Let’s go through the details of those techniques used by agent programs to scan and spot sensitive data in different data states.
Out of multiple techniques used in the DLP solutions, we have shortlisted the top to help you understand the core operation of analyzing policy violations and spotting sensitive data for robust protection.
Rule-based analysis: One of the most common techniques used in DLP focuses on analyzing content on specific rules like 16-digit card numbers, 9-digital social security numbers, etc.
These rules can help you quickly process and configure sensitive data and increase valid pattern recognition. The technique is an excellent first-pass filter but is prone to false-positive rates that can decrease the reliability of the technique.
Database Fingerprinting: It is another powerful technique that helps analyze vital data available in different states of the organization's ecosystem. Also known as exact data matching, the technique focuses on spotting the exact matches from the live database or database dump.
You can use the mechanism to scan through structured data from the database as the live database and database dum connections can affect the performance.
File matching: File matching consists of matching the hashes of the file against the exact fingerprints. It doesn't involve matching the exact file, resulting in a long and tedious process. The technique has a comparatively low false-positive rate than the other techniques, but the approach can fail in the case of almost similar files with different versions.
Partial matching of documents: The technique focuses on matching partial or complete versions of specific files to sniff the sensitive data and protect it using different techniques. In the case of forms that different users fill, this technique can work great and deliver the best results for the DLP solution.
Lexicon/conceptual: A combination of rules, dictionaries, etc., can alert different unstructured ideas that defy simple categorization. The data needs to be categorized and sorted for the DLP solutions to execute and deliver results.
Analysis based on stats: Using statistical methods like Bayesian analysis and machine learning to spot the data that needs protection and is sensitive is a practical approach for providing a DLP solution.
It requires a broad volume of data to be scanned to avoid false positives or negatives. If a small data volume is used, it decreases the technique's efficiency and compromises security.
Pre-built categories: There are some pre-built categories with dictionaries and rules for multiple common types of essential data like PCI protection/credit card numbers, HIPAA, etc. It increases the technique's efficiency and helps to spot the data easily.

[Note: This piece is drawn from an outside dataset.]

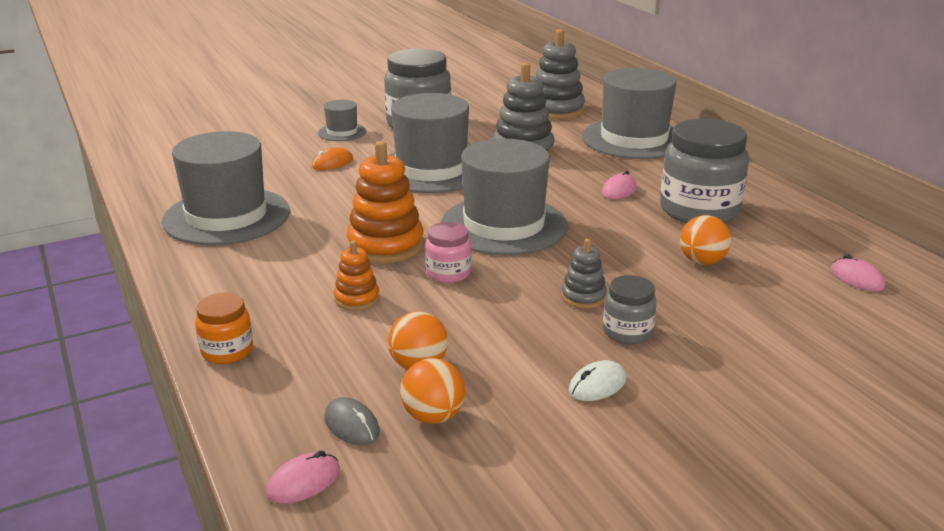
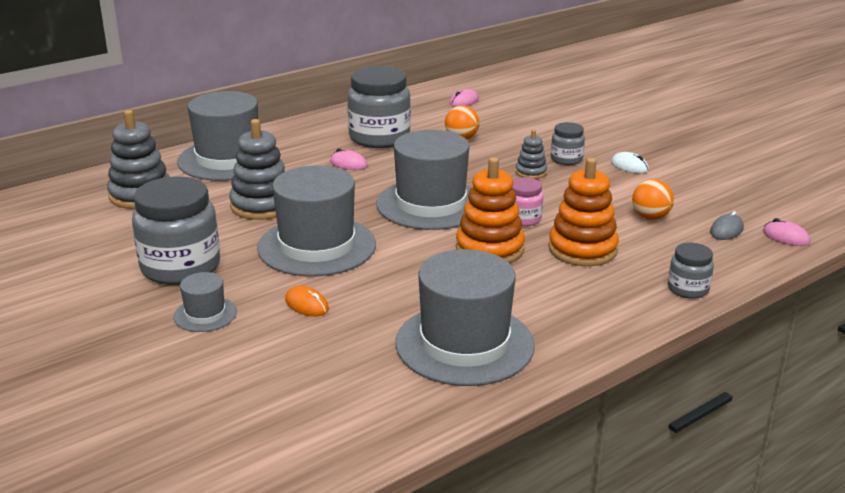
camera: 100 degrees left, 0 degrees up
orange jar [195,293,253,364] -> grey jar [668,243,714,299]
orange stacking toy [334,240,380,311] -> orange stacking toy [549,158,619,266], size x1.87
orange ball [400,358,465,424] -> none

Apart from these, there are numerous techniques in the industry that aim to deliver different data inspections. Some DLP vendors have customized engines to scan the data states, and others hire third-party technology to solve their security concerns.
The increased reliability of business toward cloud services has increased the necessity of DLP solutions, and data protection should be organizations' primary focus.
Over 18.1% of the uploaded file-sharing data on the cloud contain confidential information like protected health information (PHI), personally identifiable information (PII), intellectual property, or payment card data.
You need to deploy the right DLP solutions that deliver an analysis of data in motion, real-time monitoring, accuracy, incident remediation, and different data loss policies that strengthen the security of your sensitive data.
Now that you are aware of the brief of DLP solutions and how it works, it's time to take some action.
Now that you know different types of DLPs, and how it works, you have taken the first step towards implementing robust DLP security solutions to prevent sensitive data breach on your business network.
To implement DLP solutions, you need to analyze different business security requirements and point out the roadblocks and security loopholes.
Analyzing different data states with different techniques in the DLP solutions can help you monitor and shield your enterprise's essential data from being leaked publicly or exploited by hackers or unwanted intrusions.